The House resolution directs the Intelligence Committee to prepare a report and recommendations and send it to the House Judiciary Committee, the panel tasked with drafting any possible articles of impeachment. That report will also be released publicly.
Will the Judiciary Committee also hold hearings?
Yes. The House Judiciary Committee released its own procedures for the impeachment inquiry, which provide for the president and his counsel to attend any hearings, respond to any evidence presented and to question any potential witnesses.
The Judiciary Committee will review the report from the Intelligence Committee as well as input from other panels that have conducted investigations into the Trump administration. It will determine what evidence lawmakers have to back up any articles of impeachment.
Schiff and Judiciary Chairman Jerry Nadler, D-N.Y., have already publicly argued that the White House's decision to ignore subpoenas for testimony and documents is building a case for one article of impeachment for obstruction of Congress.
Once the panel agrees on any language for possible articles, it would vote on them and present them to the full House. A full House vote would likely happen quickly after any judiciary action — there are very few legislative days left on the calendar this year. Nadler and House Speaker Nancy Pelosi, D-Calif., however, have been careful not to put any hard deadline on a House vote on articles of impeachment.
If the House impeaches the president, what happens in the Senate?
If the House approves articles of impeachment, Senate Majority Leader Mitch McConnell, R-Ky., said the Senate will move to a trial. McConnell points to the 1999 impeachment trial of then-President Bill Clinton as the model for how a trial would work. He would need to negotiate the procedures with Senate Minority Leader Chuck Schumer, D-N.Y., but any trial is expected to last several weeks.

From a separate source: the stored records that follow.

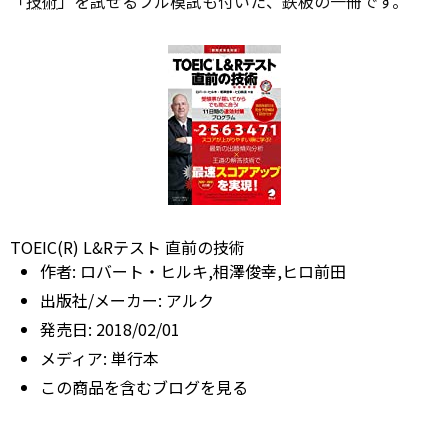
「
技術
」を試せるフル模試も付いた、鉄板の一冊です。
TOEIC(R) L&Rテスト 直前の技術
作者:
ロバート・ヒルキ,相澤俊幸,ヒロ前田
出版社/メーカー:
アルク
発売日:
2018/02/01
メディア:
単行本
この商品を含むブログを見る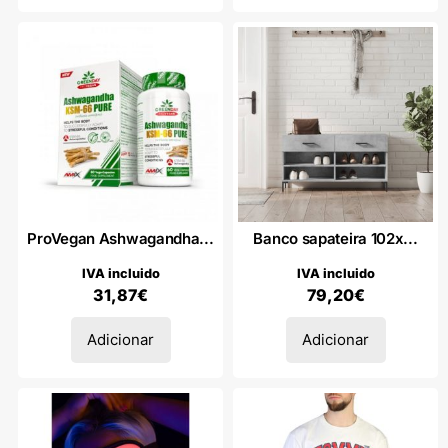
ProVegan Ashwagandha...
Banco sapateira 102x...
IVA incluido
IVA incluido
31,87
€
79,20
€
Adicionar
Adicionar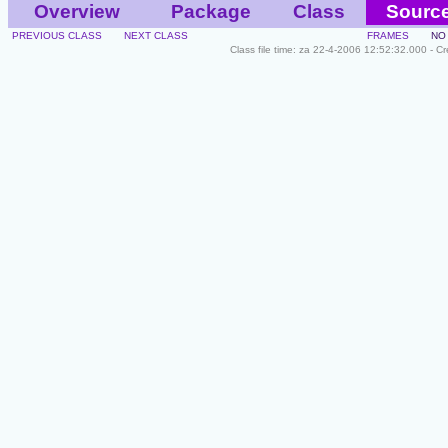
Overview
Package
Class
Sourc
PREVIOUS CLASS
NEXT CLASS
FRAMES
NO
Class file time: za 22-4-2006 12:52:32.000 - C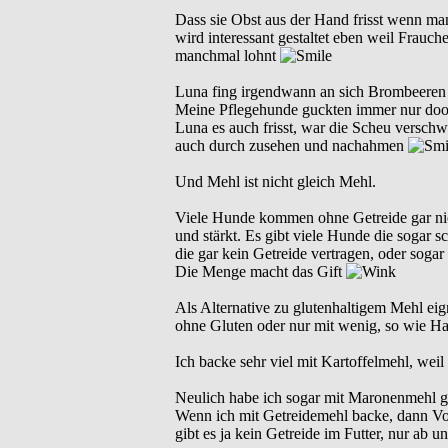
Dass sie Obst aus der Hand frisst wenn man e
wird interessant gestaltet eben weil Frauc
manchmal lohnt
Luna fing irgendwann an sich Brombeeren 
Meine Pflegehunde guckten immer nur doof,
Luna es auch frisst, war die Scheu versch
auch durch zusehen und nachahmen
Und Mehl ist nicht gleich Mehl.
Viele Hunde kommen ohne Getreide gar nich
und stärkt. Es gibt viele Hunde die sogar 
die gar kein Getreide vertragen, oder sogar
Die Menge macht das Gift
Als Alternative zu glutenhaltigem Mehl ei
ohne Gluten oder nur mit wenig, so wie Ha
Ich backe sehr viel mit Kartoffelmehl, weil e
Neulich habe ich sogar mit Maronenmehl g
Wenn ich mit Getreidemehl backe, dann Vo
gibt es ja kein Getreide im Futter, nur ab 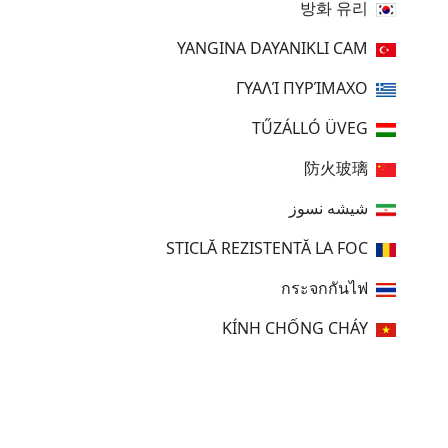
방화 유리
YANGINA DAYANIKLI CAM
ΓΥΑΛΊ ΠΥΡΊΜΑΧΟ
TŰZÁLLÓ ÜVEG
防火玻璃
شیشه نسوز
STICLĂ REZISTENTĂ LA FOC
กระจกกันไฟ
KÍNH CHỐNG CHÁY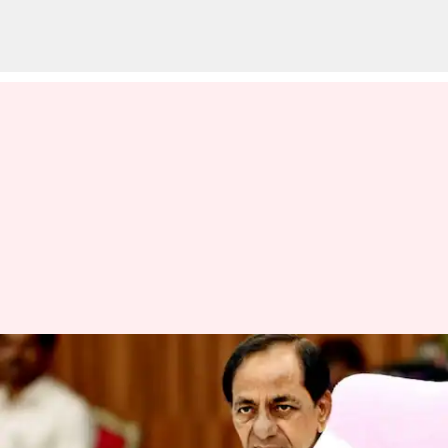
Kcr Security : కేసీఆర్'కు Z PLUS
సెక్యూరిటీ తొలగింపు.. ఇకపై Y
కేటగిరికి కుదింపు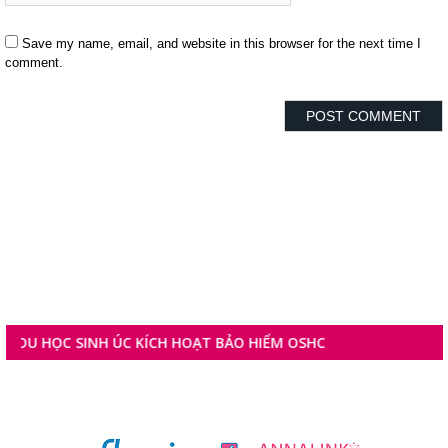
Save my name, email, and website in this browser for the next time I
comment.
ỌC SINH ÚC KÍCH HOẠT BẢO HIỂM OSHC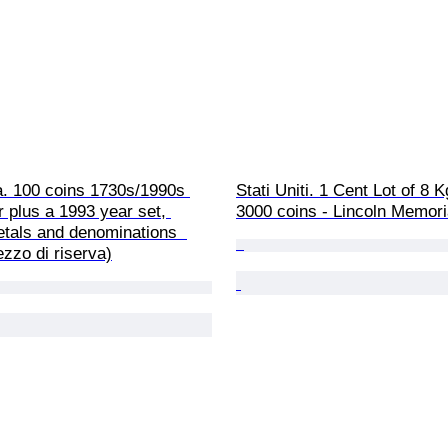
. 100 coins 1730s/1990s 
Stati Uniti. 1 Cent Lot of 8 K
er plus a 1993 year set, 
3000 coins - Lincoln Memori
tals and denominations  
zzo di riserva)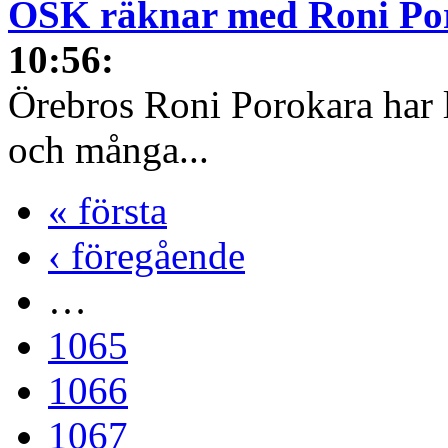
ÖSK räknar med Roni Por
10:56
:
Örebros Roni Porokara har 
och många...
« första
‹ föregående
…
1065
1066
1067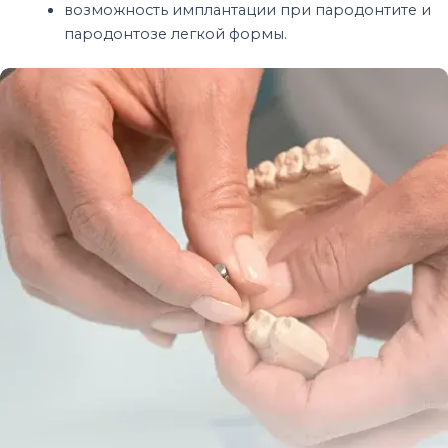
возможность имплантации при пародонтите и
пародонтозе легкой формы.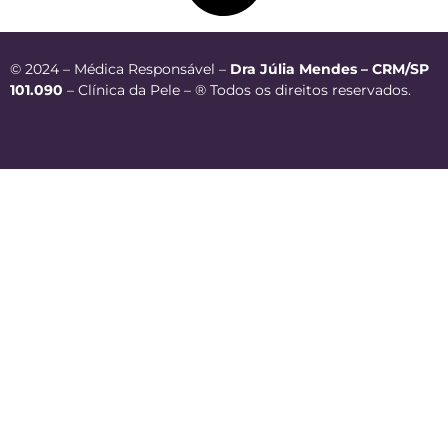
© 2024 – Médica Responsável –
Dra Júlia Mendes – CRM/SP
101.090
– Clínica da Pele – ® Todos os direitos reservados.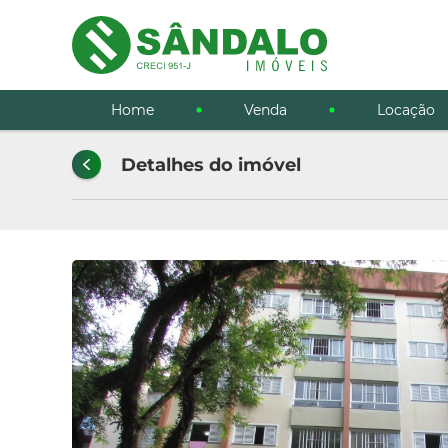
Home
Venda
Locação
Detalhes do imóvel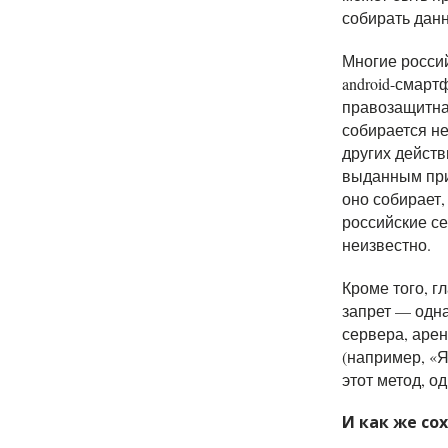
собирать дан
Многие россий
android-смарт
правозащитна
собирается не
других действ
выданным при
оно собирает,
российские с
неизвестно.
Кроме того, 
запрет — одна
сервера, арен
(например, «
этот метод, о
И как же со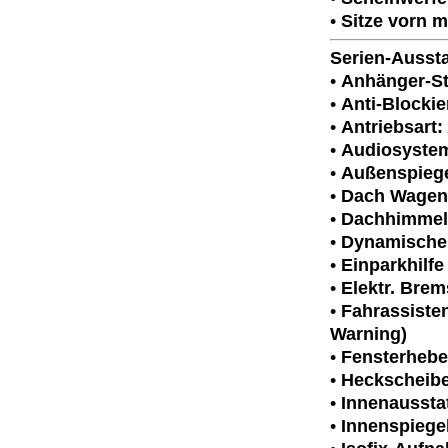
•
Sitze vorn m
Serien-Aussta
•
Anhänger-St
•
Anti-Blocki
•
Antriebsart:
•
Audiosystem
•
Außenspiege
•
Dach Wagen
•
Dachhimmel 
•
Dynamische S
•
Einparkhilfe
•
Elektr. Brem
•
Fahrassiste
Warning)
•
Fensterheber
•
Heckscheibe
•
Innenaussta
•
Innenspiege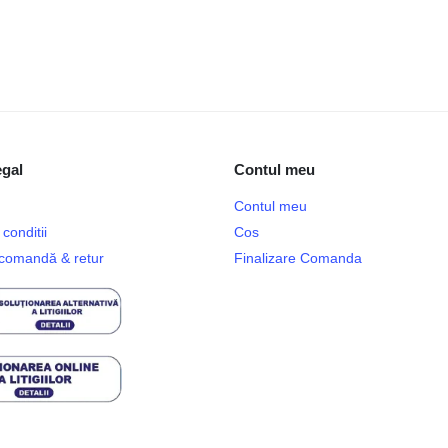
egal
Contul meu
Contul meu
conditii
Cos
e comandă & retur
Finalizare Comanda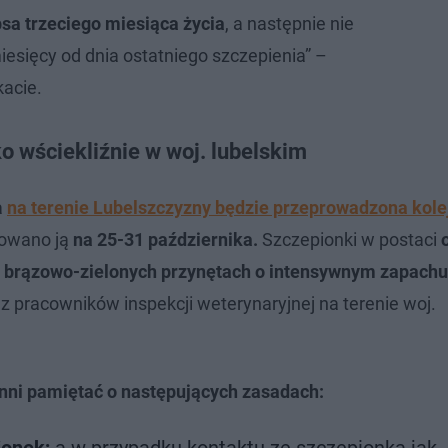
sa trzeciego miesiąca życia
, a następnie nie
miesięcy od dnia ostatniego szczepienia” –
acie.
o wściekliźnie w woj. lubelskim
a
na terenie Lubelszczyzny będzie przeprowadzona kole
nowano ją
na 25-31 października.
Szczepionki w postaci
 brązowo-zielonych przynętach o intensywnym zapachu
z pracowników inspekcji weterynaryjnej na terenie woj.
ni pamiętać o następujących zasadach: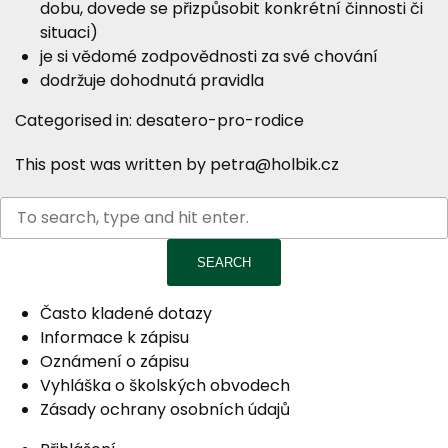
dobu, dovede se přizpůsobit konkrétní činnosti či
situaci)
je si vědomé zodpovědnosti za své chování
dodržuje dohodnutá pravidla
Categorised in:
desatero-pro-rodice
This post was written by petra@holbik.cz
SEARCH
Často kladené dotazy
Informace k zápisu
Oznámení o zápisu
Vyhláška o školských obvodech
Zásady ochrany osobních údajů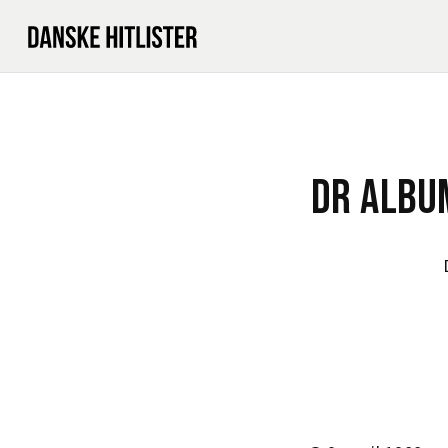
DR ALBUM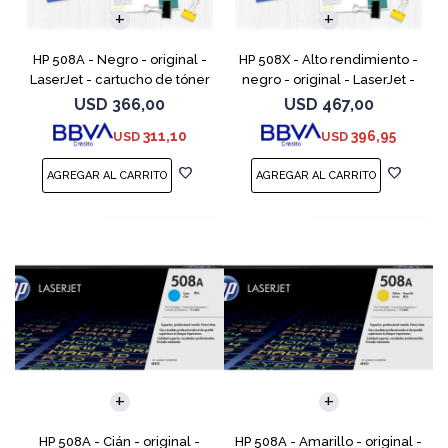
HP 508A - Negro - original -
HP 508X - Alto rendimiento -
LaserJet - cartucho de tóner
negro - original - LaserJet -
(CF360A) - para Color
cartucho de tóner (CF360X) -
USD
366,00
USD
467,00
LaserJet Enterprise MFP M577;
para Color LaserJet
311,10
396,95
USD
USD
LaserJet Enterpris
Enterprise MFP M577;
HP 508A - Cián - original -
HP 508A - Amarillo - original -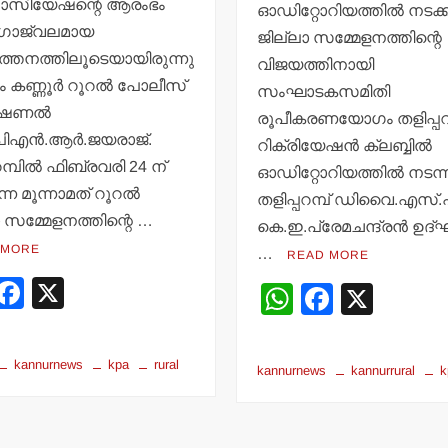
ിയേഷന്റെ ആരംഭം
ഓഡിറ്റോറിയത്തില്‍ നടക്ക
ഗോജ്വലമായ
ജില്ലാ സമ്മേളനത്തിന്റെ
‍ത്തനത്തിലൂടെയായിരുന്നു
വിജയത്തിനായി
ം കണ്ണൂര്‍ റൂറല്‍ പോലീസ്
സംഘാടകസമിതി
ണല്‍
രൂപീകരണയോഗം തളിപ്പറമ
ിഎന്‍.ആര്‍.ജയരാജ്.
റിക്രിയേഷന്‍ ക്ലബ്ബില്‍
റമ്പില്‍ ഫിബ്രവരി 24 ന്
ഓഡിറ്റോറിയത്തില്‍ നടന്ന
്ന മൂന്നാമത് റൂറല്‍
തളിപ്പറമ്പ് ഡിവൈ.എസ്.
 സമ്മേളനത്തിന്റെ …
കെ.ഇ.പ്രേമചന്ദ്രന്‍ ഉദ
 MORE
…
READ MORE
W
F
X
W
F
X
h
a
h
a
t
c
at
c
kannurnews
kpa
rural
kannurnews
kannurrural
k
s
e
s
e
A
b
A
b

Chief Justice of the United States John Roberts would preside over the trial and make any rulings on issues that would arise during the debate. All other Senate business would be put on hold, and all senators — including those running for president in 2020 — would be required to be present and listen to the evidence.
Impeachment managers designated by House leaders would lay out the case on the articles of impeachment, and White House counsel Pat Cipollone is preparing to present the defense.
Will the president be removed from office?
Republicans control the Senate and remain strongly opposed to impeachment and have the votes to acquit him. In order to remove the president, the Senate would need a two-thirds majority to convict and remove him from office — that would require 20 GOP senators to join with Democrats.